Fahmi menyebut sebetulnya penipuan elektronik itu ada banyak sekali. Hal itu sebenarnya bisa diselesaikan dengan UU ITE.

Akan tetapi, saat ini yang banyak dibahas di media justru pelaporan orang menggunakan UU ITE. Hal itu lantaran karena idealnya semua orang sama di depan hukum. Namun, dalam kenyataan kadang-kadang tidak seperti itu.

"Misalnya, ’Kok, yang gini enggak diproses tetapi yang itu yang lebih sepele, kok, malah diproses’. Inilah yang kemudian membuat masyarakat menjadi tidak puas. Makanya, ini yang kemudian membuat banyak warga protes karena penerapan UU tersebut yang tidak bisa adil. Yang seharusnya tidak kena malah kena, yang harusnya kena malah lolos. Itulah kemudian yang menjadi keberatan," katanya.

Hal ini terjadi, kata peraih doktoral bidang sains informasi dari Universitas Groningen Belanda itu, bukan karena kurangnya literasi digital saja, melainkan masyarakatnya yang kurang paham tentang hukum.

Baca juga: Ketua Dewan Pers: Keterbukaan pembahasan UU ITE munculkan kenyamanan

"Jadi, masyarakat sebenarnya perlu dikasih tahu juga bagaimana supaya kemudian tidak sampai terkena UU ITE ini. Karena kadang-kadang, dia tidak tahu informasi yang diterima itu hoaks, kemudian dia share. Kebetulan polisi juga lagi patroli untuk bersih-bersih, akhirnya, ya, kena dan ketangkep," terang pria yang juga dosen pascasarjana Teknologi Informasi Universitas Indonesia (UI) itu.

Untuk itu, menurut dia, strategi paling dekat yang bisa dilakukan oleh masyarakat agar terhindar dari UU ITE ada pada aparat penegak hukum itu sendiri karena aparat penegak hukum sebetulnya bisa menerima atau menolak setiap pelaporan.

"Orang mengkritik, misalnya, karena dia enggak puas dengan perusahaan atau lainnya, itu 'kan kalau dilaporkan dan laporannya diterima oleh polisi maka langsung kena.
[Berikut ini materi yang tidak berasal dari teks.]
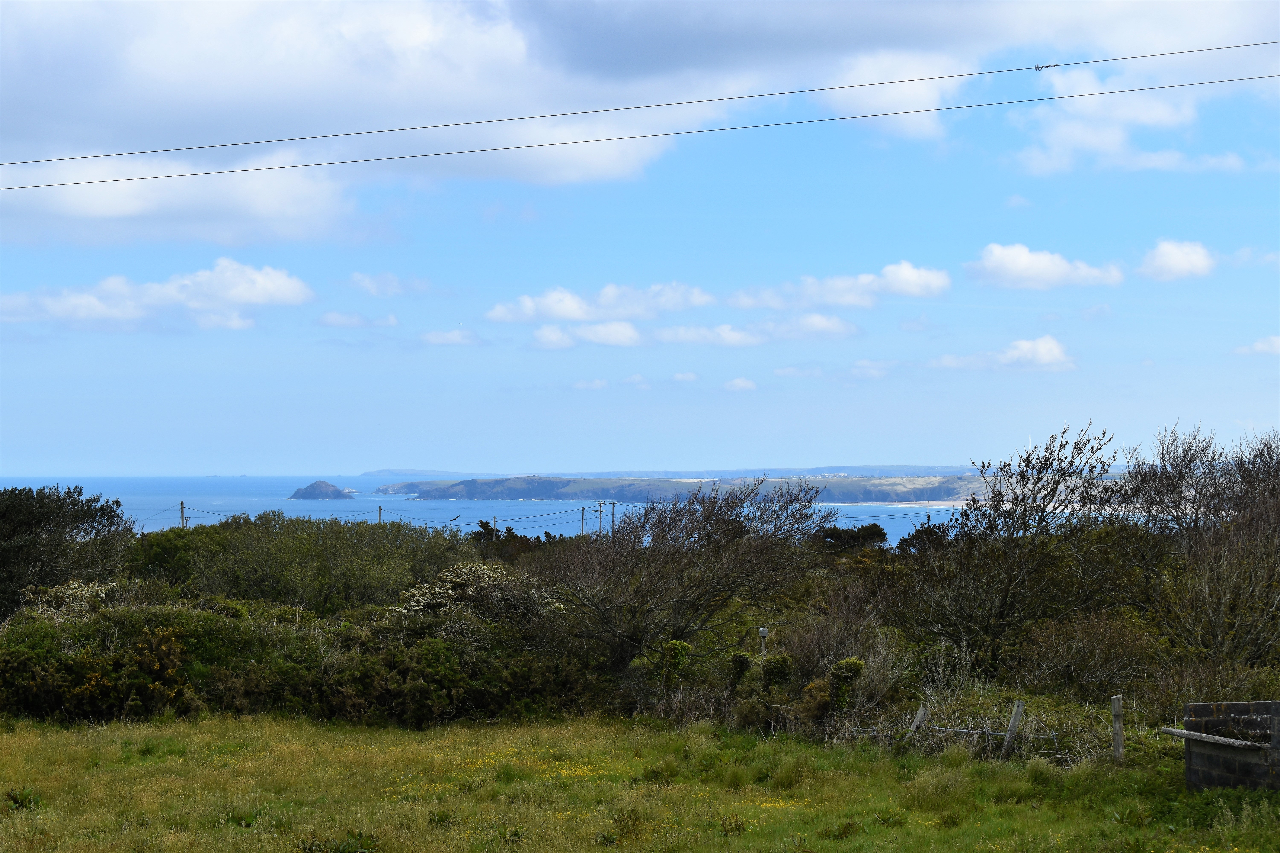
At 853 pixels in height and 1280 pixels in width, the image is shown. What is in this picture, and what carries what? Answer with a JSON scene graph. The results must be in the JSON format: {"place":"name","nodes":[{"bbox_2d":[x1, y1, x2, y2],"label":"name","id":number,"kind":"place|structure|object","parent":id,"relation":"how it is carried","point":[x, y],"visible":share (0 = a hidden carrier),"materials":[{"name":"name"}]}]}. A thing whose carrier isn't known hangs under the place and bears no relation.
{"place":"outdoors","nodes":[
{"label":"outdoors","id":0,"kind":"place"},
{"bbox_2d":[0,258,315,330],"label":"cloud","id":1,"kind":"structure","parent":0,"point":[259,299],"materials":[{"name":"white"}]},
{"bbox_2d":[316,310,401,329],"label":"cloud","id":2,"kind":"structure","parent":0,"point":[331,322],"materials":[{"name":"white"}]},
{"bbox_2d":[349,271,430,297],"label":"cloud","id":3,"kind":"structure","parent":0,"point":[359,277],"materials":[{"name":"white"}]},
{"bbox_2d":[420,328,482,346],"label":"cloud","id":4,"kind":"structure","parent":0,"point":[437,339],"materials":[{"name":"white"}]},
{"bbox_2d":[449,514,460,522],"label":"bird","id":5,"kind":"object","parent":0,"point":[454,518],"visible":0.99},
{"bbox_2d":[0,477,986,545],"label":"sea","id":6,"kind":"structure","parent":0,"point":[892,528],"materials":[{"name":"blue liquid"}]},
{"bbox_2d":[289,480,355,500],"label":"island","id":7,"kind":"structure","parent":6,"relation":"in","point":[319,491],"materials":[{"name":"grey stone"}]},
{"bbox_2d":[526,321,642,349],"label":"cloud","id":8,"kind":"structure","parent":0,"point":[542,339],"materials":[{"name":"white"}]},
{"bbox_2d":[571,377,609,390],"label":"cloud","id":9,"kind":"structure","parent":0,"point":[597,381],"materials":[{"name":"white"}]},
{"bbox_2d":[487,282,712,323],"label":"cloud","id":10,"kind":"structure","parent":0,"point":[564,309],"materials":[{"name":"white"}]},
{"bbox_2d":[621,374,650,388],"label":"cloud","id":11,"kind":"structure","parent":0,"point":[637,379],"materials":[{"name":"white"}]},
{"bbox_2d":[0,713,1279,852],"label":"grass field","id":12,"kind":"structure","parent":0,"point":[23,814],"materials":[{"name":"green plant"}]},
{"bbox_2d":[4,787,41,810],"label":"weed","id":13,"kind":"object","parent":12,"relation":"on","point":[13,799],"visible":0.8,"materials":[{"name":"green plant"}]},
{"bbox_2d":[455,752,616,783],"label":"yellow flowers","id":14,"kind":"object","parent":12,"relation":"on","point":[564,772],"visible":0.41,"materials":[{"name":"yellow plant"}]},
{"bbox_2d":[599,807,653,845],"label":"weed","id":15,"kind":"object","parent":12,"relation":"on","point":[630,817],"visible":0.95,"materials":[{"name":"green plant"}]},
{"bbox_2d":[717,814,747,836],"label":"weed","id":16,"kind":"object","parent":12,"relation":"on","point":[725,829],"visible":0.96,"materials":[{"name":"green plant"}]},
{"bbox_2d":[908,705,928,735],"label":"fence post","id":17,"kind":"object","parent":12,"relation":"on","point":[915,725],"visible":0.74,"materials":[{"name":"brown wood"}]},
{"bbox_2d":[838,701,1068,759],"label":"wire fence","id":18,"kind":"object","parent":12,"relation":"on","point":[870,730],"visible":0.61,"materials":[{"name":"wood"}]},
{"bbox_2d":[1000,700,1025,758],"label":"fence post","id":19,"kind":"object","parent":12,"relation":"on","point":[1015,717],"visible":0.93,"materials":[{"name":"brown wood"}]},
{"bbox_2d":[1111,695,1124,762],"label":"wooden post","id":20,"kind":"object","parent":12,"relation":"on","point":[1118,740],"visible":0.96,"materials":[{"name":"brown wood"}]},
{"bbox_2d":[0,0,1279,239],"label":"cloud","id":21,"kind":"structure","parent":0,"point":[442,48],"materials":[{"name":"white"}]},
{"bbox_2d":[0,0,1279,476],"label":"sky","id":22,"kind":"structure","parent":0,"point":[269,463],"materials":[{"name":"blue"}]},
{"bbox_2d":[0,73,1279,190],"label":"power line","id":23,"kind":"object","parent":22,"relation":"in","point":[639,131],"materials":[{"name":"black metal"}]},
{"bbox_2d":[2,38,1279,162],"label":"power line","id":24,"kind":"object","parent":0,"point":[1038,68],"visible":0.93,"materials":[{"name":"black metal"}]},
{"bbox_2d":[1033,62,1059,70],"label":"vibration damper","id":25,"kind":"object","parent":24,"relation":"attached to","point":[1038,68],"visible":0.88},
{"bbox_2d":[367,464,993,480],"label":"distant hill","id":26,"kind":"structure","parent":0,"point":[908,466],"materials":[{"name":"blue"}]},
{"bbox_2d":[669,371,699,383],"label":"cloud","id":27,"kind":"structure","parent":0,"point":[690,376],"materials":[{"name":"white"}]},
{"bbox_2d":[375,472,994,505],"label":"headland","id":28,"kind":"structure","parent":0,"point":[469,496],"materials":[{"name":"stone"}]},
{"bbox_2d":[654,324,766,347],"label":"cloud","id":29,"kind":"structure","parent":0,"point":[682,334],"materials":[{"name":"white"}]},
{"bbox_2d":[721,376,757,391],"label":"cloud","id":30,"kind":"structure","parent":0,"point":[735,384],"materials":[{"name":"white"}]},
{"bbox_2d":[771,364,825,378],"label":"cloud","id":31,"kind":"structure","parent":0,"point":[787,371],"materials":[{"name":"white"}]},
{"bbox_2d":[731,263,951,309],"label":"cloud","id":32,"kind":"structure","parent":0,"point":[892,289],"materials":[{"name":"white"}]},
{"bbox_2d":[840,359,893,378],"label":"cloud","id":33,"kind":"structure","parent":0,"point":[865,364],"materials":[{"name":"white"}]},
{"bbox_2d":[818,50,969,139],"label":"cloud","id":34,"kind":"structure","parent":0,"point":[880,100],"materials":[{"name":"white"}]},
{"bbox_2d":[879,500,976,508],"label":"sandy beach","id":35,"kind":"structure","parent":0,"point":[915,506],"materials":[{"name":"beige sand"}]},
{"bbox_2d":[927,334,1076,371],"label":"cloud","id":36,"kind":"structure","parent":0,"point":[1025,344],"materials":[{"name":"white"}]},
{"bbox_2d":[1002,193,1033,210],"label":"cloud","id":37,"kind":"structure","parent":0,"point":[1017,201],"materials":[{"name":"white"}]},
{"bbox_2d":[962,242,1126,291],"label":"cloud","id":38,"kind":"structure","parent":0,"point":[1015,267],"materials":[{"name":"white"}]},
{"bbox_2d":[1009,64,1241,175],"label":"cloud","id":39,"kind":"structure","parent":0,"point":[1115,138],"materials":[{"name":"white"}]},
{"bbox_2d":[1136,237,1217,281],"label":"cloud","id":40,"kind":"structure","parent":0,"point":[1173,257],"materials":[{"name":"white"}]},
{"bbox_2d":[1180,701,1279,791],"label":"block wall","id":41,"kind":"structure","parent":0,"point":[1236,705],"materials":[{"name":"grey concrete"}]},
{"bbox_2d":[1155,727,1268,749],"label":"wooden rail","id":42,"kind":"object","parent":41,"relation":"attached to","point":[1181,732],"visible":0.93,"materials":[{"name":"grey wood"}]},
{"bbox_2d":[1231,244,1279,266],"label":"cloud","id":43,"kind":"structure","parent":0,"point":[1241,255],"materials":[{"name":"white"}]},
{"bbox_2d":[1233,334,1279,355],"label":"cloud","id":44,"kind":"structure","parent":0,"point":[1256,346],"materials":[{"name":"white"}]},
{"label":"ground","id":45,"kind":"structure","parent":0},
{"bbox_2d":[0,483,131,619],"label":"tree","id":46,"kind":"object","parent":45,"relation":"on","point":[41,518],"visible":0.93,"materials":[{"name":"green plant"}]},
{"bbox_2d":[23,578,122,622],"label":"flowering shrub","id":47,"kind":"object","parent":45,"relation":"on","point":[86,590],"visible":0.52,"materials":[{"name":"plant"}]},
{"bbox_2d":[0,613,194,723],"label":"shrub","id":48,"kind":"object","parent":45,"relation":"on","point":[166,650],"visible":0.83,"materials":[{"name":"green plant"}]},
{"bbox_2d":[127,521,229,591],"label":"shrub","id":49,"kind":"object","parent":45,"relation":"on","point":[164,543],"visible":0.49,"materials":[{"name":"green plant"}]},
{"bbox_2d":[178,500,186,527],"label":"utility pole","id":50,"kind":"object","parent":45,"relation":"on","point":[181,503],"visible":0.49,"materials":[{"name":"brown wood"}]},
{"bbox_2d":[128,514,471,614],"label":"shrub","id":51,"kind":"object","parent":45,"relation":"on","point":[284,543],"visible":0.79,"materials":[{"name":"green plant"}]},
{"bbox_2d":[298,829,380,852],"label":"weed","id":52,"kind":"object","parent":45,"relation":"on","point":[359,834],"visible":0.99,"materials":[{"name":"green plant"}]},
{"bbox_2d":[376,504,382,523],"label":"utility pole","id":53,"kind":"object","parent":45,"relation":"on","point":[379,511],"visible":0.44,"materials":[{"name":"brown wood"}]},
{"bbox_2d":[394,561,533,617],"label":"flowering shrub","id":54,"kind":"object","parent":45,"relation":"on","point":[437,590],"visible":0.55,"materials":[{"name":"plant"}]},
{"bbox_2d":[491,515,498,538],"label":"utility pole","id":55,"kind":"object","parent":45,"relation":"on","point":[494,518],"visible":0.52,"materials":[{"name":"wood"}]},
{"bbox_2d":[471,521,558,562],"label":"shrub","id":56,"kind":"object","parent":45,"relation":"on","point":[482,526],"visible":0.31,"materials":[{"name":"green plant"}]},
{"bbox_2d":[579,505,585,534],"label":"utility pole","id":57,"kind":"object","parent":45,"relation":"on","point":[582,528],"visible":0.65,"materials":[{"name":"brown wood"}]},
{"bbox_2d":[595,500,603,535],"label":"utility pole","id":58,"kind":"object","parent":45,"relation":"on","point":[600,511],"visible":0.74,"materials":[{"name":"brown wood"}]},
{"bbox_2d":[609,501,615,534],"label":"utility pole","id":59,"kind":"object","parent":45,"relation":"on","point":[612,513],"visible":0.62,"materials":[{"name":"brown wood"}]},
{"bbox_2d":[659,639,693,690],"label":"shrub","id":60,"kind":"object","parent":45,"relation":"on","point":[675,643],"visible":0.8,"materials":[{"name":"green plant"}]},
{"bbox_2d":[532,475,826,676],"label":"bare tree","id":61,"kind":"object","parent":45,"relation":"on","point":[634,628],"visible":0.98,"materials":[{"name":"plant"}]},
{"bbox_2d":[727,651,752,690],"label":"shrub","id":62,"kind":"object","parent":45,"relation":"on","point":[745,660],"visible":0.79,"materials":[{"name":"green plant"}]},
{"bbox_2d":[757,627,769,660],"label":"lamp post","id":63,"kind":"object","parent":45,"relation":"on","point":[762,633],"visible":0.67,"materials":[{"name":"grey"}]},
{"bbox_2d":[760,653,794,694],"label":"shrub","id":64,"kind":"object","parent":45,"relation":"on","point":[780,662],"visible":0.8,"materials":[{"name":"green plant"}]},
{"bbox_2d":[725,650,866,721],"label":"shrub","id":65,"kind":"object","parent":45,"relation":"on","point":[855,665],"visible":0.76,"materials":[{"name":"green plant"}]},
{"bbox_2d":[767,589,906,710],"label":"shrub","id":66,"kind":"object","parent":45,"relation":"on","point":[805,645],"visible":0.74,"materials":[{"name":"plant"}]},
{"bbox_2d":[827,657,866,711],"label":"shrub","id":67,"kind":"object","parent":45,"relation":"on","point":[850,660],"visible":0.82,"materials":[{"name":"green plant"}]},
{"bbox_2d":[815,523,890,555],"label":"shrub","id":68,"kind":"object","parent":45,"relation":"on","point":[872,528],"visible":0.57,"materials":[{"name":"green plant"}]},
{"bbox_2d":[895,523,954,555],"label":"shrub","id":69,"kind":"object","parent":45,"relation":"on","point":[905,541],"visible":0.37,"materials":[{"name":"green plant"}]},
{"bbox_2d":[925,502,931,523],"label":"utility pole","id":70,"kind":"object","parent":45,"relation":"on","point":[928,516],"visible":0.48,"materials":[{"name":"wood"}]},
{"bbox_2d":[900,422,1128,678],"label":"bare tree","id":71,"kind":"object","parent":45,"relation":"on","point":[1045,458],"visible":0.97,"materials":[{"name":"plant"}]},
{"bbox_2d":[1008,607,1158,700],"label":"shrub","id":72,"kind":"object","parent":45,"relation":"on","point":[1073,665],"visible":0.87,"materials":[{"name":"plant"}]},
{"bbox_2d":[1118,419,1279,668],"label":"bare tree","id":73,"kind":"object","parent":45,"relation":"on","point":[1173,491],"visible":0.97,"materials":[{"name":"plant"}]}
]}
Akan tetapi, kalau kemudian lebih selektif, dipanggil dahulu tidak sampai diproses itu 'kan sebetulnya bisa. Jadi, ya, itu, saya kira yang paling dekat yang bisa dilakukan sebelum revisi UU ITE ini," ujarnya.

Terkait dengan edukasi, lanjut dia, juga tidak bisa melibatkan influencer karena yang dibutuhkan masyarakat itu penjelasan dari pihak berwajib, pengetahuan tentang UU ITE itu sendiri. Apalagi, influencer atau buzzer ini sekarang identik dengan politik dan polarisasi politik.
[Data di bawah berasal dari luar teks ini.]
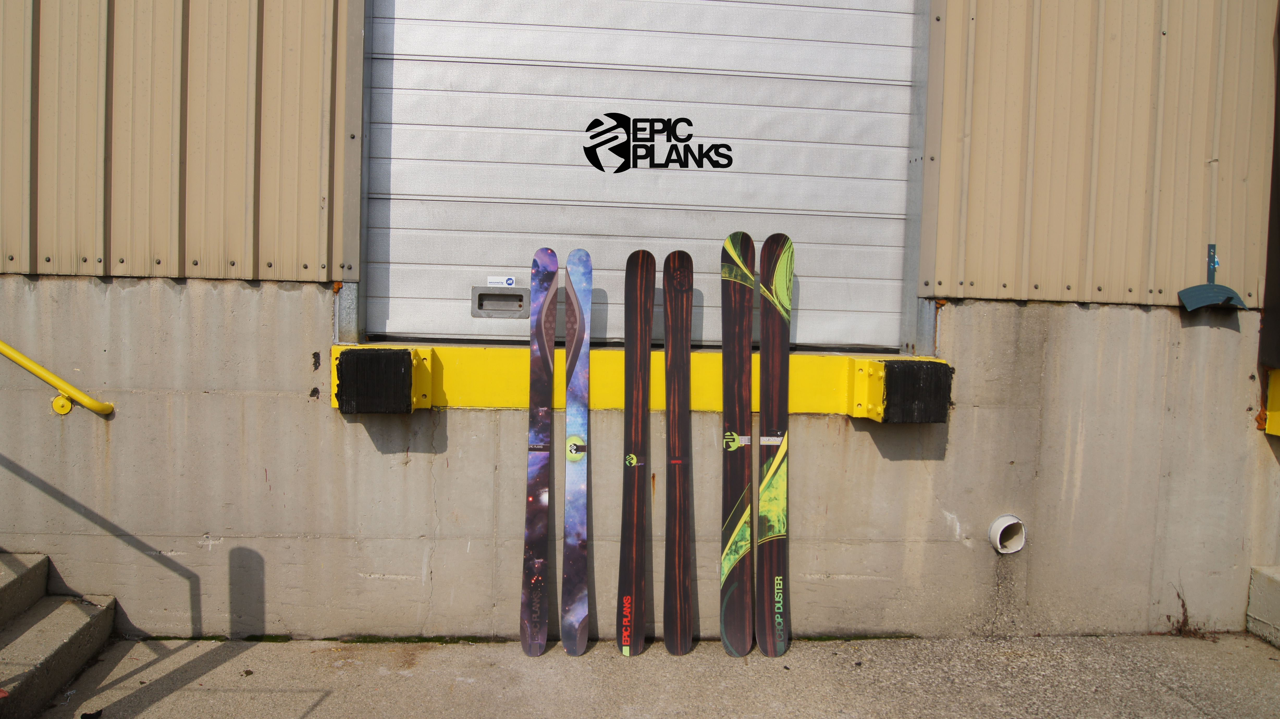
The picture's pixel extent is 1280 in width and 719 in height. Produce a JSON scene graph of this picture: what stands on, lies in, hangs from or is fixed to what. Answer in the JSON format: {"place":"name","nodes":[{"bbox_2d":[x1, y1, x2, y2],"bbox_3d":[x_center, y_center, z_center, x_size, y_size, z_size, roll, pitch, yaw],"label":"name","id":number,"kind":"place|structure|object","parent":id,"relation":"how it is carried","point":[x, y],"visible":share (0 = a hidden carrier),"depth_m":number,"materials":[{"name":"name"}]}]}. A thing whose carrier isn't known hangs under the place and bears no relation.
{"place":"outdoors","nodes":[
{"label":"outdoors","id":0,"kind":"place"},
{"bbox_2d":[0,0,1279,646],"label":"building wall","id":1,"kind":"structure","parent":0,"point":[327,414],"depth_m":4.12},
{"bbox_2d":[0,339,114,416],"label":"handrail","id":2,"kind":"object","parent":1,"relation":"attached to","point":[5,348],"visible":0.98,"depth_m":3.91,"materials":[{"name":"yellow metal"}]},
{"bbox_2d":[330,344,954,417],"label":"dock bumper","id":3,"kind":"object","parent":1,"relation":"attached to","point":[871,361],"visible":0.54,"depth_m":3.99,"materials":[{"name":"yellow"}]},
{"bbox_2d":[336,349,414,413],"bbox_3d":[-0.992,0.081,3.863,0.276,0.235,0.285,1,4,-5],"label":"block","id":4,"kind":"structure","parent":3,"relation":"attached to","point":[408,364],"depth_m":3.73,"materials":[{"name":"black rubber"}]},
{"bbox_2d":[878,359,952,423],"bbox_3d":[1.068,0.130,4.038,0.270,0.257,0.257,1,4,-5],"label":"block","id":5,"kind":"structure","parent":3,"relation":"attached to","point":[890,387],"depth_m":3.92,"materials":[{"name":"black rubber"}]},
{"bbox_2d":[366,0,922,354],"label":"garage door","id":6,"kind":"structure","parent":1,"relation":"in","point":[866,147],"depth_m":4.12,"materials":[{"name":"metal"}]},
{"bbox_2d":[470,285,531,317],"bbox_3d":[-0.553,-0.225,4.057,0.269,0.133,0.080,1,4,-5],"label":"door handle","id":7,"kind":"object","parent":6,"relation":"in","point":[480,295],"visible":0.96,"depth_m":4.04,"materials":[{"name":"metal"}]},
{"bbox_2d":[486,276,515,287],"bbox_3d":[-0.587,-0.324,4.285,0.134,0.046,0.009,1,4,-5],"label":"sticker","id":8,"kind":"object","parent":6,"relation":"attached to","point":[489,282],"visible":0.99,"depth_m":4.28,"materials":[{"name":"white paper"}]},
{"bbox_2d":[582,113,734,172],"bbox_3d":[0.075,-0.855,3.993,0.705,0.252,0.009,1,4,-1],"label":"logo decal","id":9,"kind":"object","parent":6,"relation":"attached to","point":[730,163],"visible":0.98,"depth_m":3.99,"materials":[{"name":"black"}]},
{"bbox_2d":[988,514,1026,554],"bbox_3d":[1.515,0.738,4.214,0.141,0.162,0.179,1,4,-5],"label":"drain pipe","id":10,"kind":"object","parent":1,"relation":"attached to","point":[996,526],"visible":0.95,"depth_m":4.20,"materials":[{"name":"white plastic"}]},
{"bbox_2d":[1176,243,1247,310],"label":"hose holder","id":11,"kind":"object","parent":1,"relation":"attached to","point":[1193,293],"visible":0.98,"depth_m":4.17,"materials":[{"name":"blue metal"}]},
{"bbox_2d":[1259,2,1279,368],"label":"dock seal","id":12,"kind":"object","parent":1,"relation":"attached to","point":[1278,190],"visible":0.99,"depth_m":4.24,"materials":[{"name":"fabric"}]},
{"bbox_2d":[1264,367,1279,435],"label":"yellow beam","id":13,"kind":"structure","parent":1,"relation":"attached to","point":[1276,387],"depth_m":4.35,"materials":[{"name":"yellow metal"}]},
{"bbox_2d":[27,632,1279,718],"label":"concrete pavement","id":14,"kind":"structure","parent":0,"point":[383,679],"materials":[{"name":"grey concrete"}]},
{"bbox_2d":[0,551,115,718],"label":"concrete steps","id":15,"kind":"structure","parent":14,"relation":"on","point":[26,578],"depth_m":3.54,"materials":[{"name":"grey concrete"}]},
{"bbox_2d":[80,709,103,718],"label":"leaf","id":16,"kind":"object","parent":14,"relation":"on","point":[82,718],"visible":0.99,"depth_m":3.27,"materials":[{"name":"black"}]},
{"bbox_2d":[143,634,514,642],"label":"moss","id":17,"kind":"object","parent":14,"relation":"on","point":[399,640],"visible":0.34,"depth_m":3.99,"materials":[{"name":"green"}]},
{"bbox_2d":[520,242,557,657],"bbox_3d":[-0.386,0.345,3.939,0.115,1.356,0.547,1,4,-5],"label":"ski","id":18,"kind":"object","parent":14,"relation":"on","point":[545,546],"visible":0.98,"depth_m":3.93,"materials":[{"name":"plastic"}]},
{"bbox_2d":[561,244,592,656],"bbox_3d":[-0.246,0.356,3.980,0.103,1.327,0.560,1,4,0],"label":"ski","id":19,"kind":"object","parent":14,"relation":"on","point":[570,642],"visible":0.99,"depth_m":3.95,"materials":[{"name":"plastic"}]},
{"bbox_2d":[616,248,654,657],"bbox_3d":[-0.015,0.362,3.980,0.118,1.360,0.542,2,4,5],"label":"ski","id":20,"kind":"object","parent":14,"relation":"on","point":[635,530],"visible":0.98,"depth_m":3.95,"materials":[{"name":"brown wood"}]},
{"bbox_2d":[662,248,694,657],"bbox_3d":[0.154,0.371,3.976,0.111,1.353,0.554,1,4,-5],"label":"ski","id":21,"kind":"object","parent":14,"relation":"on","point":[683,588],"visible":0.99,"depth_m":3.95,"materials":[{"name":"brown wood"}]},
{"bbox_2d":[720,233,754,656],"bbox_3d":[0.382,0.336,3.997,0.126,1.382,0.599,1,4,-5],"label":"ski","id":22,"kind":"object","parent":14,"relation":"on","point":[741,619],"visible":0.99,"depth_m":3.97,"materials":[{"name":"brown wood"}]},
{"bbox_2d":[755,231,793,660],"bbox_3d":[0.528,0.349,3.960,0.145,1.434,0.579,1,4,-5],"label":"ski","id":23,"kind":"object","parent":14,"relation":"on","point":[767,631],"visible":0.98,"depth_m":3.96,"materials":[{"name":"brown wood"}]},
{"bbox_2d":[1167,586,1210,638],"bbox_3d":[2.275,1.066,4.228,0.213,0.220,0.232,1,4,-5],"label":"weed","id":24,"kind":"object","parent":14,"relation":"on","point":[1183,606],"visible":0.63,"depth_m":4.24,"materials":[{"name":"brown plant"}]},
{"bbox_2d":[1246,565,1279,648],"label":"concrete step","id":25,"kind":"structure","parent":14,"relation":"on","point":[1276,588],"depth_m":4.29,"materials":[{"name":"grey concrete"}]}
]}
Baca juga: Menyandingkan UU ITE dan KUHP

Polarisasi ini diciptakan dengan andil buzzer yang pada akhirnya yang dirugikan adalah masyarakat sendiri.

”Mereka 'kan dibayar untuk mengangkat citra tuannya dan menyerang lawannya, kedua belah pihak sama dan akhirnya mau tidak mau, ya, terjadi polarisasi. Pemerintah pun juga sama, sudah ada bagian humas, ada bagian PR, tidak perlu lagi ada buzzer untuk membantu mempromosikan," katanya.